Die Sache selbst macht digital gewiss weniger Spass als real. Auch wenn der Bereich der Cyber-Erotik seine Bettnische gefunden hat: In aller Regel will mensch sich treffen. Dies hat die digitale Revolution erleichtert: Es gibt Apps für jeden Geschmack und jede Couleur, bei denen Algorithmen berechnen, wie sehr das Gegenüber mit seinen Ansichten und Vorlieben zu einem passt und wo das GPS dir mitteilt, dass dein perfekter Match nur 347 Meter entfernt sitzt. Ob das dann in der Realität auch wirklich funktioniert und sich gar Liebe dazugesellt? Das will ich doch, zum Frühling passend, hoffen!

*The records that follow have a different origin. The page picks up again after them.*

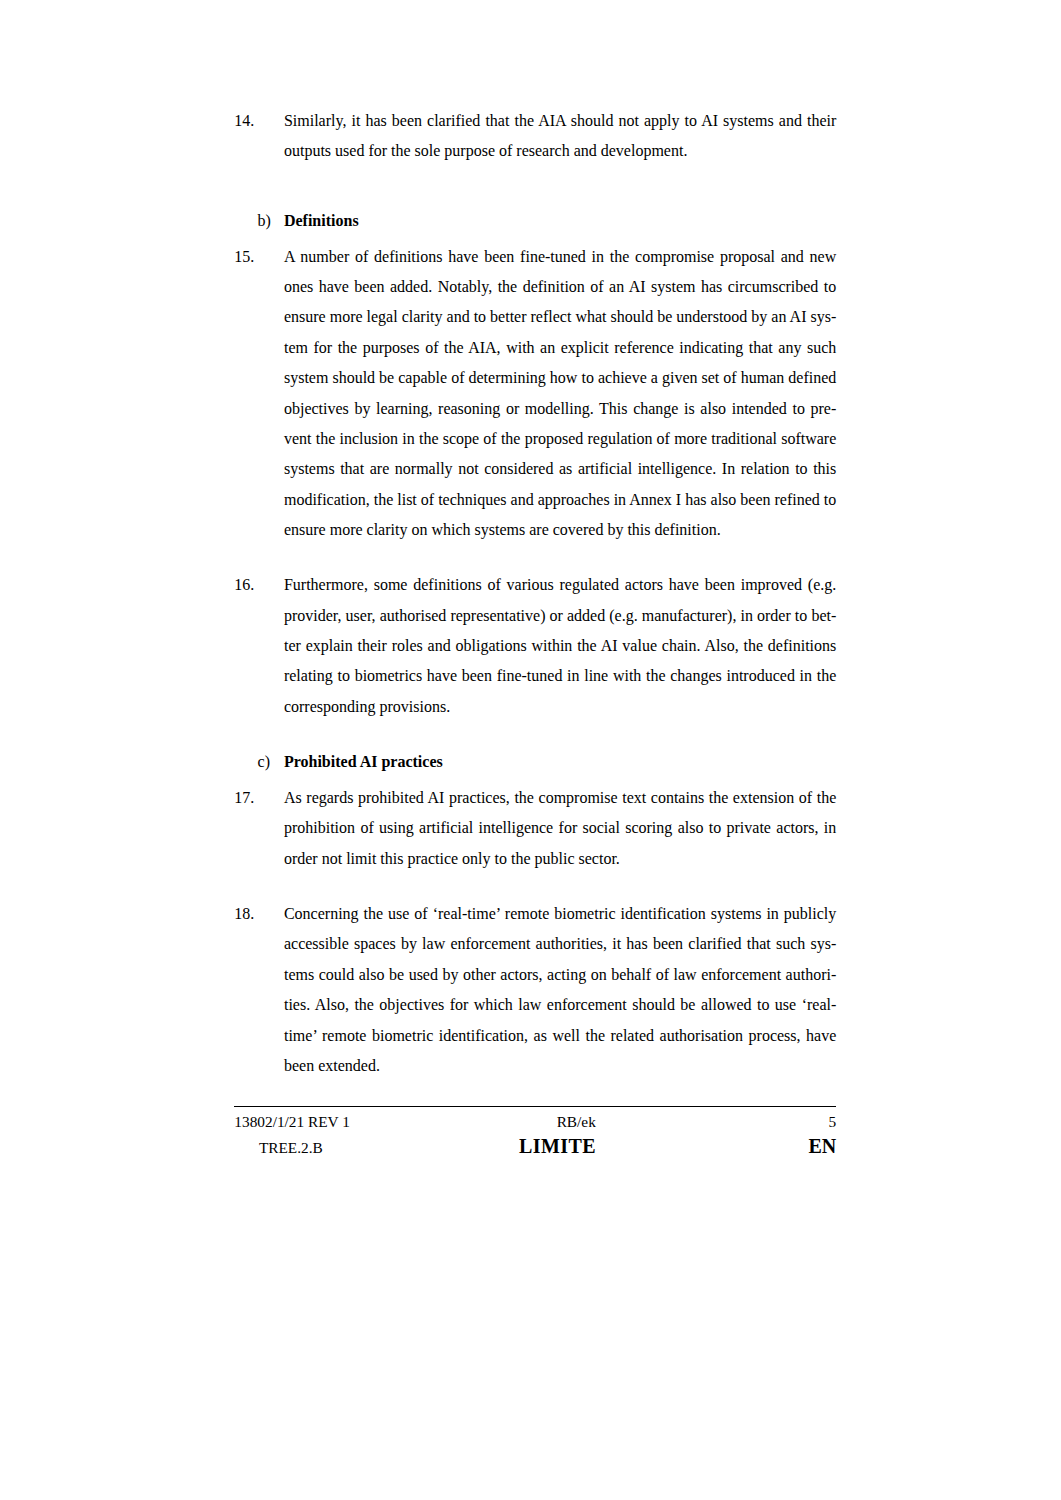14. Similarly, it has been clarified that the AIA should not apply to AI systems and their outputs used for the sole purpose of research and development.
b) Definitions
15. A number of definitions have been fine-tuned in the compromise proposal and new ones have been added. Notably, the definition of an AI system has circumscribed to ensure more legal clarity and to better reflect what should be understood by an AI system for the purposes of the AIA, with an explicit reference indicating that any such system should be capable of determining how to achieve a given set of human defined objectives by learning, reasoning or modelling. This change is also intended to prevent the inclusion in the scope of the proposed regulation of more traditional software systems that are normally not considered as artificial intelligence. In relation to this modification, the list of techniques and approaches in Annex I has also been refined to ensure more clarity on which systems are covered by this definition.
16. Furthermore, some definitions of various regulated actors have been improved (e.g. provider, user, authorised representative) or added (e.g. manufacturer), in order to better explain their roles and obligations within the AI value chain. Also, the definitions relating to biometrics have been fine-tuned in line with the changes introduced in the corresponding provisions.
c) Prohibited AI practices
17. As regards prohibited AI practices, the compromise text contains the extension of the prohibition of using artificial intelligence for social scoring also to private actors, in order not limit this practice only to the public sector.
18. Concerning the use of ‘real-time’ remote biometric identification systems in publicly accessible spaces by law enforcement authorities, it has been clarified that such systems could also be used by other actors, acting on behalf of law enforcement authorities. Also, the objectives for which law enforcement should be allowed to use ‘real-time’ remote biometric identification, as well the related authorisation process, have been extended.
13802/1/21 REV 1 RB/ek 5
TREE.2.B LIMITE EN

Seit «Shades of Grey» hat erotisch angereicherte Gebrauchsliteratur Hochkonjunktur. Harold Robbins (kennen Sie den noch? Oh, die 1970er!) hätte seine helle Freude daran. Ich verzichte hier auf einen Tipp und lasse Sie einfach ein paar sexy Beispiele aus der Bibliothek geniessen: Sex mit Hermann Hesse. Schade um den schönen Sex. Sex und die Zitadelle. Und schliesslich: New fables, written for the amusement of the fair sex. Erwarten Sie aber nicht zu viel Harold Robbins in diesen Büchern! Ihr Kolumnist ist manchmal auch zu Scherzen auf- gelegt.

Oliver Thiele ist Stadtbibliothekar von Schaffhausen.